Answer: A JOIN clause is used to combine rows from two or more tables based on a related column. Common types include INNER JOIN, LEFT JOIN, RIGHT JOIN, and FULL OUTER JOIN.
Question: Explain the difference between INNER JOIN and LEFT JOIN.
Answer: INNER JOIN returns only the matching rows from both tables, while LEFT JOIN returns all rows from the left table and the matching rows from the right table, with NULLs for non-matching rows.
Tableau Interview Questions
Question: What is the purpose of a story in Tableau?
Answer: A story in Tableau is a sequence of sheets or dashboards that work together to convey information. Stories can be used to provide a guided narrative, illustrating a data-driven decision or analysis.
Question: What is the difference between filters and parameters in Tableau?
Answer: Filters are used to restrict the data displayed in visualizations based on specified criteria, while parameters are dynamic values that can be used to modify calculations, control inputs, or serve as inputs to filters.
Question: How do you use context filters in Tableau?

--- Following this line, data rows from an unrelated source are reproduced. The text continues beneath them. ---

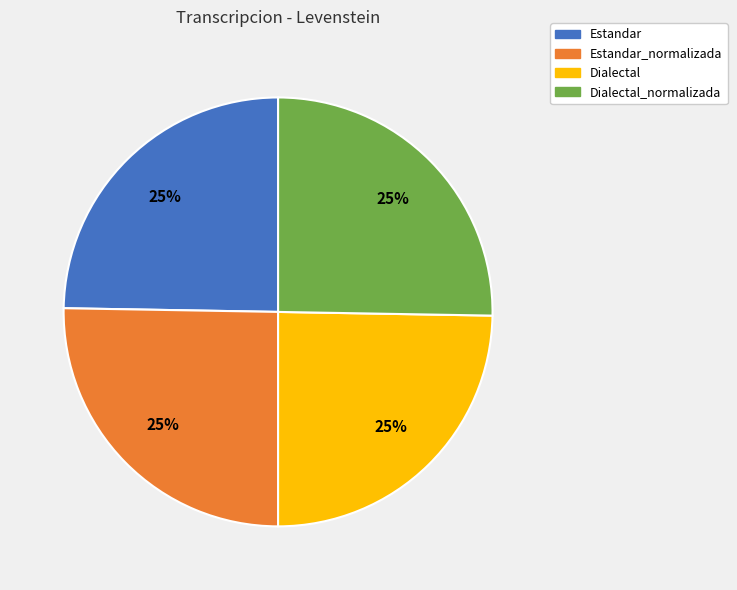

To the nearest percent, what is the average slice percentage?

25%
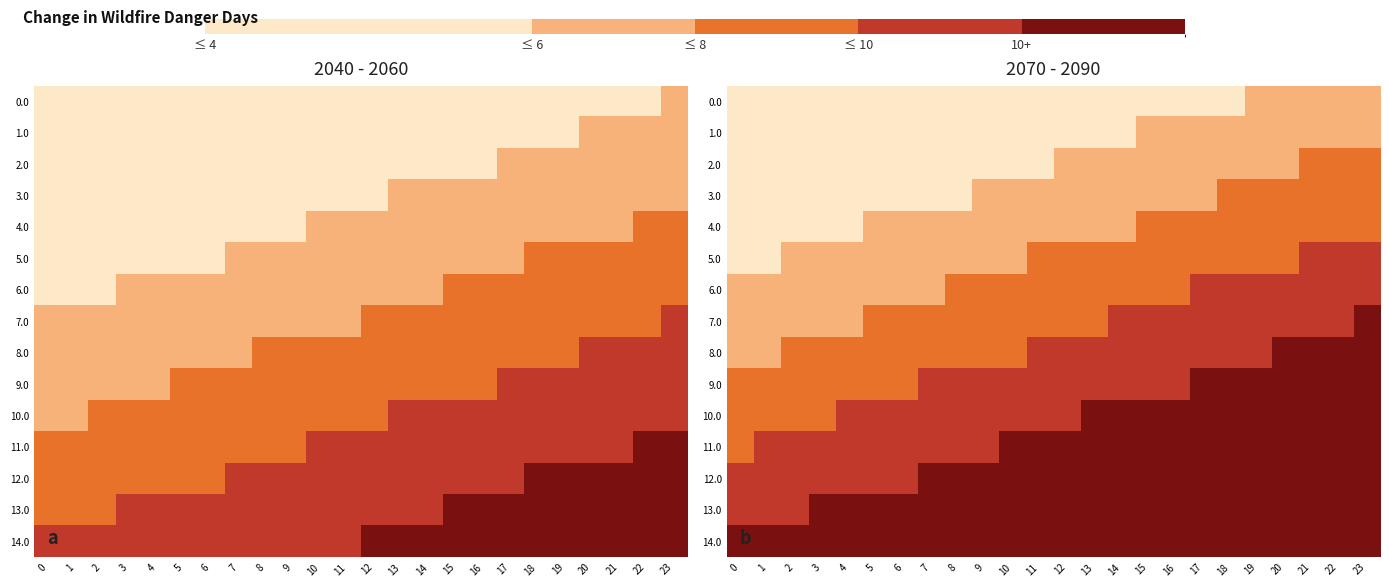

Is the value of 14.0 at 19 greater than the value of 1.0 at 19?

Yes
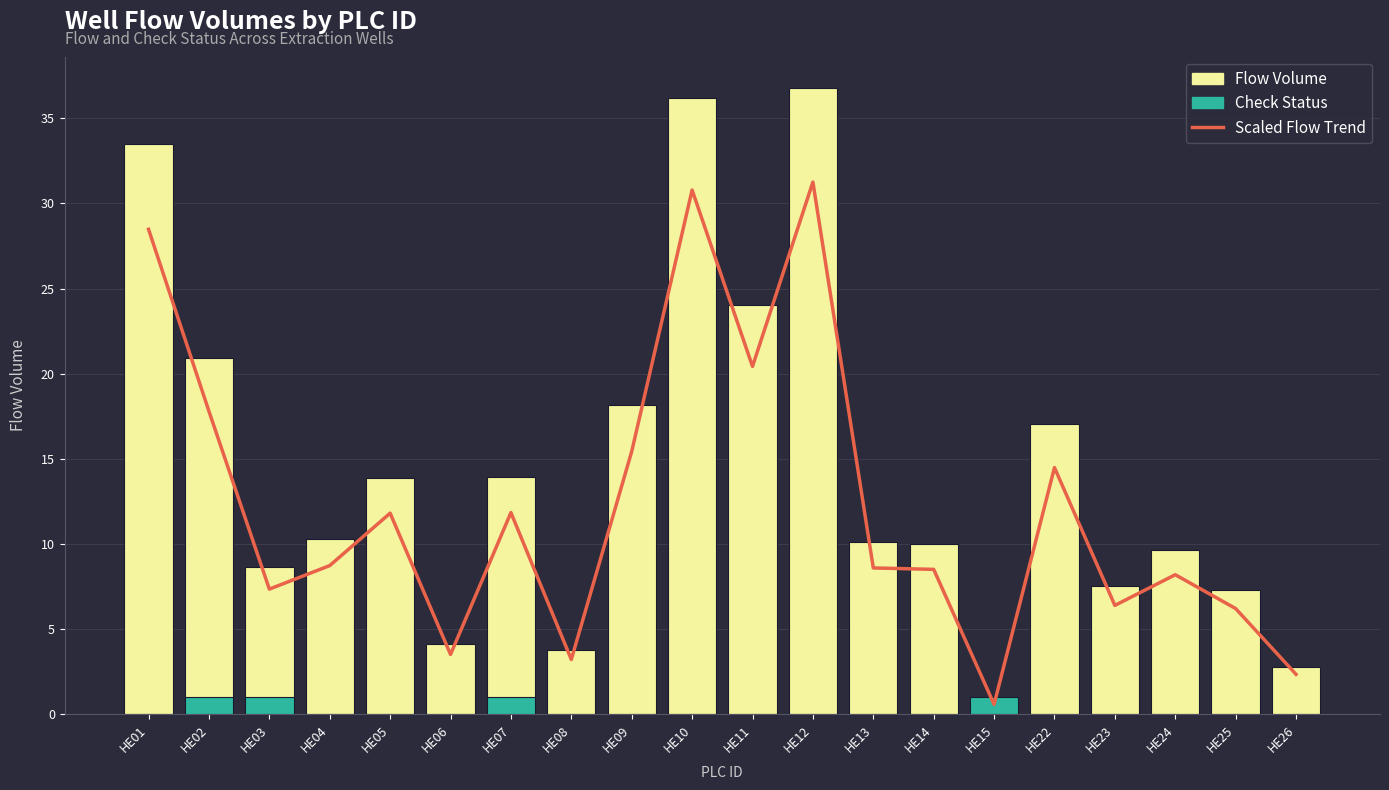

What value does the Check Status series have at HE02?

1.0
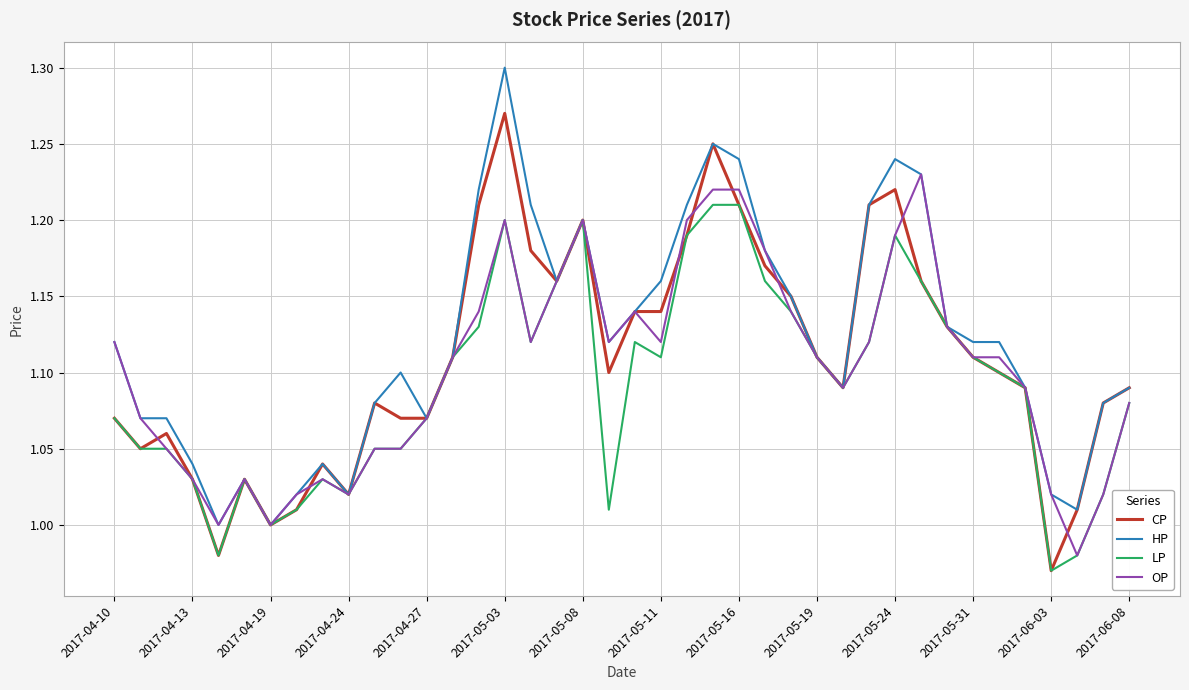

Which series ends up on top after the final intersection of OP and CP?

CP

Answer: Context filters are applied before other filters and are used to set the context for subsequent filters. You can make a filter a context filter by right-clicking it and selecting Add to Context.
Question: What are LOD expressions in Tableau?
Answer: Level of Detail (LOD) expressions allow you to compute values at different levels of granularity, independent of the view’s level of detail. Examples include FIXED, INCLUDE, and EXCLUDE LOD expressions.
Question: How do you handle performance optimization in Tableau?
Answer: Performance optimization in Tableau can be handled by using extracts, minimizing the use of complex calculations, reducing the number of fields in views, optimizing data sources, and leveraging efficient data connections.
Question: How do you create a dual-axis chart in Tableau?
Answer: To create a dual-axis chart, drag two measures to the Rows or Columns shelf, then right-click on the second measure’s axis and select Dual Axis. You can synchronize the axes if needed.
DSA Interview Questions
Question: Explain the difference between BFS and DFS.
Answer: Breadth-First Search (BFS) explores all neighbor nodes at the present depth level before moving on to nodes at the next depth level. Depth-First Search (DFS) explores as far as possible along each branch before backtracking.
Question: What is time complexity?
Answer: Time complexity measures the amount of time an algorithm takes to run as a function of the input size. It describes the relationship between the input size and the number of operations performed by the algorithm.
Question: What is space complexity?
Answer: Space complexity measures the amount of memory space an algorithm requires as a function of the input size. It describes the relationship between the input size and the additional space required by the algorithm.
Question: Describe an efficient algorithm to find the nth Fibonacci number.
Answer: An efficient approach uses dynamic programming to store previously computed Fibonacci numbers and compute subsequent ones in O(n) time complexity.
Question: How do you detect a cycle in a linked list?
Answer: Use Floyd’s Cycle Detection Algorithm (Tortoise and Hare algorithm) where two pointers move at different speeds; if they meet, there’s a cycle.
Question: What is dynamic programming?
Answer: Dynamic programming is a technique to solve problems by breaking them down into overlapping subproblems and storing results to avoid redundant computations. It’s used in optimization problems.
Question: Explain the concept of recursion.
Answer: Recursion is a programming technique where a function calls itself directly or indirectly to solve a problem. It simplifies complex problems by dividing them into smaller identical problems.
Conclusion
Preparing for a data science and analytics interview at IQVIA involves demonstrating technical proficiency, problem-solving skills, and a clear understanding of how data can drive business value in the healthcare and life sciences sectors. By familiarizing yourself with these questions and answers, you can confidently navigate your interview and showcase your expertise. Good luck!